Problem requirements ->
Lay out the text lines of the rows below as a Markdown table with the columns No. and Text, numbering each line and omitting blank ones, starting at the beginning of the rows and ending at the line that contains "design by iDesign.mk". Leave the pictures out of the table.

Exercise data ->

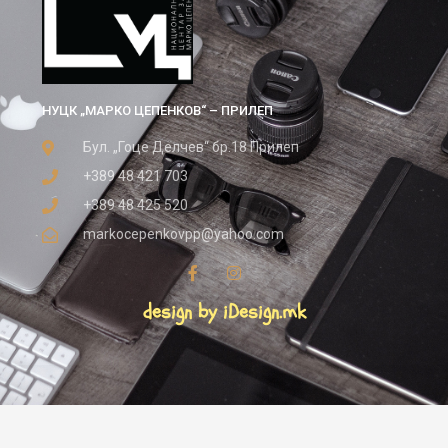
НУЦК „МАРКО ЦЕПЕНКОВ“ – ПРИЛЕП
Бул. „Гоце Делчев“ бр.18 Прилеп
+389 48 421 703
+389 48 425 520
markocepenkovpp@yahoo.com
design by iDesign.mk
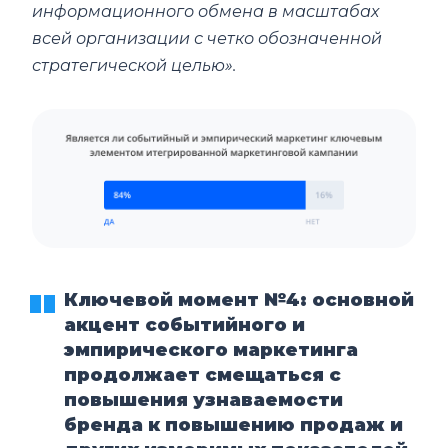
информационного обмена в масштабах
всей организации с четко обозначенной
стратегической целью».
Ключевой момент №4:
основной
акцент событийного и
эмпирического маркетинга
продолжает смещаться с
повышения узнаваемости
бренда к повышению продаж и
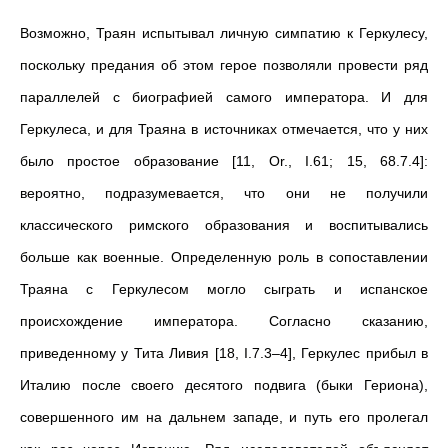
Возможно, Траян испытывал личную симпатию к Геркулесу,
поскольку предания об этом герое позволяли провести ряд
параллелей с биографией самого императора. И для
Геркулеса, и для Траяна в источниках отмечается, что у них
было простое образование [11, Or., I.61; 15, 68.7.4]:
вероятно, подразумевается, что они не получили
классического римского образования и воспитывались
больше как военные. Определенную роль в сопоставлении
Траяна с Геркулесом могло сыграть и испанское
происхождение императора. Согласно сказанию,
приведенному у Тита Ливия [18, I.7.3–4], Геркулес прибыл в
Италию после своего десятого подвига (быки Гериона),
совершенного им на дальнем западе, и путь его пролегал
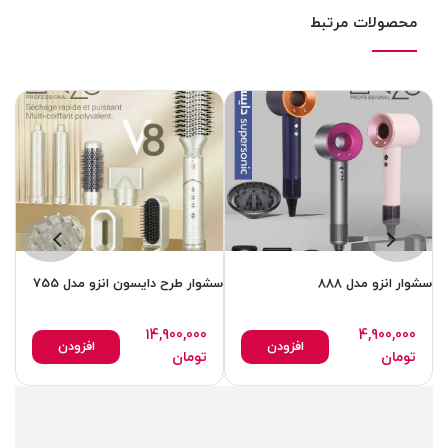
محصولات مرتبط
سشوار انزو مدل 888
سشوار طرح دایسون انزو مدل 755
سشو
14,900,000
4,900,000
افزودن
افزودن
تومان
تومان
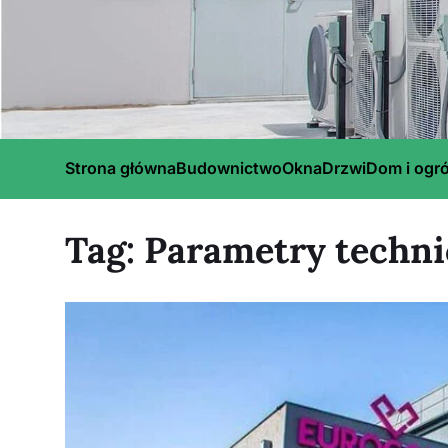
Strona główna
Budownictwo
Okna
Drzwi
Dom i ogr
Tag:
Parametry techni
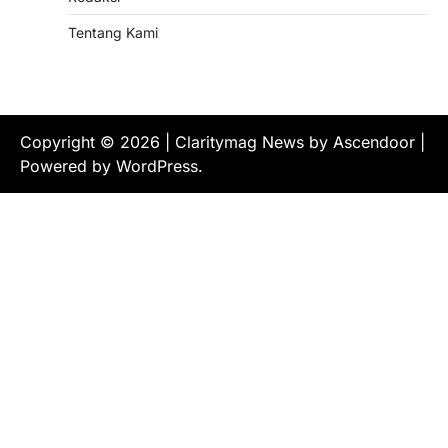
Tentang Kami
Copyright © 2026
| Claritymag News by
Ascendoor
|
Powered by
WordPress
.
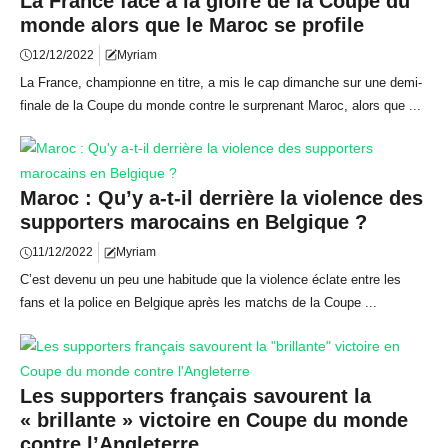
La France face à la gloire de la Coupe du
monde alors que le Maroc se profile
12/12/2022
Myriam
La France, championne en titre, a mis le cap dimanche sur une demi-
finale de la Coupe du monde contre le surprenant Maroc, alors que ...
Maroc : Qu’y a-t-il derrière la violence des
supporters marocains en Belgique ?
11/12/2022
Myriam
C’est devenu un peu une habitude que la violence éclate entre les
fans et la police en Belgique après les matchs de la Coupe ...
Les supporters français savourent la
« brillante » victoire en Coupe du monde
contre l’Angleterre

Solved exercise ->
| No. | Text |
|---|---|
| 1 | НУЦК „МАРКО ЦЕПЕНКОВ“ – ПРИЛЕП |
| 2 | Бул. „Гоце Делчев“ бр.18 Прилеп |
| 3 | +389 48 421 703 |
| 4 | +389 48 425 520 |
| 5 | markocepenkovpp@yahoo.com |
| 6 | design by iDesign.mk |